1. And first, according to that in the gospel, it is ever to be remembered that where the Lord begins to sow good seed, there the envious man will endeavour to sow tares.

 2. Men being to come over into a wilderness, in which much labour and service was to he done about building and planting, etc., such as wanted help in that respect, when they could not have such as they would, were glad to take such as they could; and so, many untoward servants, sundry of them proved, that were thus brought over, both men and womenkind who, when their times were expired, became families of themselves, which gave increase hereunto.

3· Another and a main reason hereof was that men, finding many godly disposed persons willing to come into these parts, some began to make a trade of it, to transport passengers and their goods, and hired ships for that end. And then, to make up their freight and advance their profit, cared not who the persons were, so they had money to pay them. And by this means the country became pestered with many unworthy persons who, being come over, crept into one place or other.

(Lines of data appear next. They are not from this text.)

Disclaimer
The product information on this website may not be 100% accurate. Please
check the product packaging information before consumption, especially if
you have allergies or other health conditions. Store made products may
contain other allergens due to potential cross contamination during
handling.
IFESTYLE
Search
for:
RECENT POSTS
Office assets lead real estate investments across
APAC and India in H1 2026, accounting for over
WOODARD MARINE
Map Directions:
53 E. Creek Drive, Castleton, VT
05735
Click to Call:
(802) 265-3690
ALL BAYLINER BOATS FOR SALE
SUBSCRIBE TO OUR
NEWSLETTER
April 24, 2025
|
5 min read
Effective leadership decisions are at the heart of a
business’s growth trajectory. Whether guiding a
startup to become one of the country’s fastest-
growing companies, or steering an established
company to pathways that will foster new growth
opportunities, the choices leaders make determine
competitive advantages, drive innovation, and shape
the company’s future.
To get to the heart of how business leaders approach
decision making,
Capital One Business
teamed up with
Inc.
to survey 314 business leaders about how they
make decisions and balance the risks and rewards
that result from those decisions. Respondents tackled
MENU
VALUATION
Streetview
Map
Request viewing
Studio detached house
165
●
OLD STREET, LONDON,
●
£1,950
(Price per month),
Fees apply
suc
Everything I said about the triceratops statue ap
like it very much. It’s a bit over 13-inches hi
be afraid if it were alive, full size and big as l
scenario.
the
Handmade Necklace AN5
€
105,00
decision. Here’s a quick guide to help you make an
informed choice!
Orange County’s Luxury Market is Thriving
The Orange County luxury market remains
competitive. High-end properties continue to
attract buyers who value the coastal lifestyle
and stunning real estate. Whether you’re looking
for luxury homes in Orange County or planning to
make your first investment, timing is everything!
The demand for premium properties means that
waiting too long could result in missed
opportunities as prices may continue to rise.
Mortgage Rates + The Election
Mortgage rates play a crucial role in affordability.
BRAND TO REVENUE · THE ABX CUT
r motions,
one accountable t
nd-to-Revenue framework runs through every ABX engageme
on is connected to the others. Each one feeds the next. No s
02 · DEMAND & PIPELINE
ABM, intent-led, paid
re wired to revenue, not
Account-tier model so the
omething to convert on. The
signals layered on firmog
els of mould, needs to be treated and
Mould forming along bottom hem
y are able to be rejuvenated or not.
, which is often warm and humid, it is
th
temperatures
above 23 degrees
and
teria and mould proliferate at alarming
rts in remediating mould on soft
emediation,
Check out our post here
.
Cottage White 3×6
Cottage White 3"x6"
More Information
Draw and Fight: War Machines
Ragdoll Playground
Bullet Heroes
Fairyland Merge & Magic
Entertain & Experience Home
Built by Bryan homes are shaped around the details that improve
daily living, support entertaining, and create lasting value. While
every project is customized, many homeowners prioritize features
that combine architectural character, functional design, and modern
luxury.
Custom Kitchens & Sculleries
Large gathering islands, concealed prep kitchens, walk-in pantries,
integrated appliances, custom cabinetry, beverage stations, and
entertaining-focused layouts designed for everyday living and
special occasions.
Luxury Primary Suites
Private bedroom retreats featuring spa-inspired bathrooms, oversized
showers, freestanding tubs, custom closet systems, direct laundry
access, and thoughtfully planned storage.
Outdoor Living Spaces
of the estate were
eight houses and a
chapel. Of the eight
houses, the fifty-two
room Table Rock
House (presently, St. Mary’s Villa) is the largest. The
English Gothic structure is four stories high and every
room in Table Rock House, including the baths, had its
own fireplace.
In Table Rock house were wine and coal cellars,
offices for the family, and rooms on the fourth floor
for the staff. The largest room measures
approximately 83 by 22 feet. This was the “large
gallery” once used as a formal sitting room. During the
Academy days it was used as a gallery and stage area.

4· Again, the Lord's blessing usually following His people as well in outward as spiritual things (though afflictions be mixed withal) do make many to adhere to the People of God, as many followed Christ for the loaves' sake (John vi.26) and a "mixed multitude" came into the wilderness with the People of God out of Egypt of old (Exodus xii.38). So also there were sent by their friends, some under hope that they would be made better; others that they might be eased of such burthens, and they kept from shame at home, that would necessarily follow their dissolute courses. And thus, by one means or other, in 20 years' time it is a question whether the greater part be not grown the worser?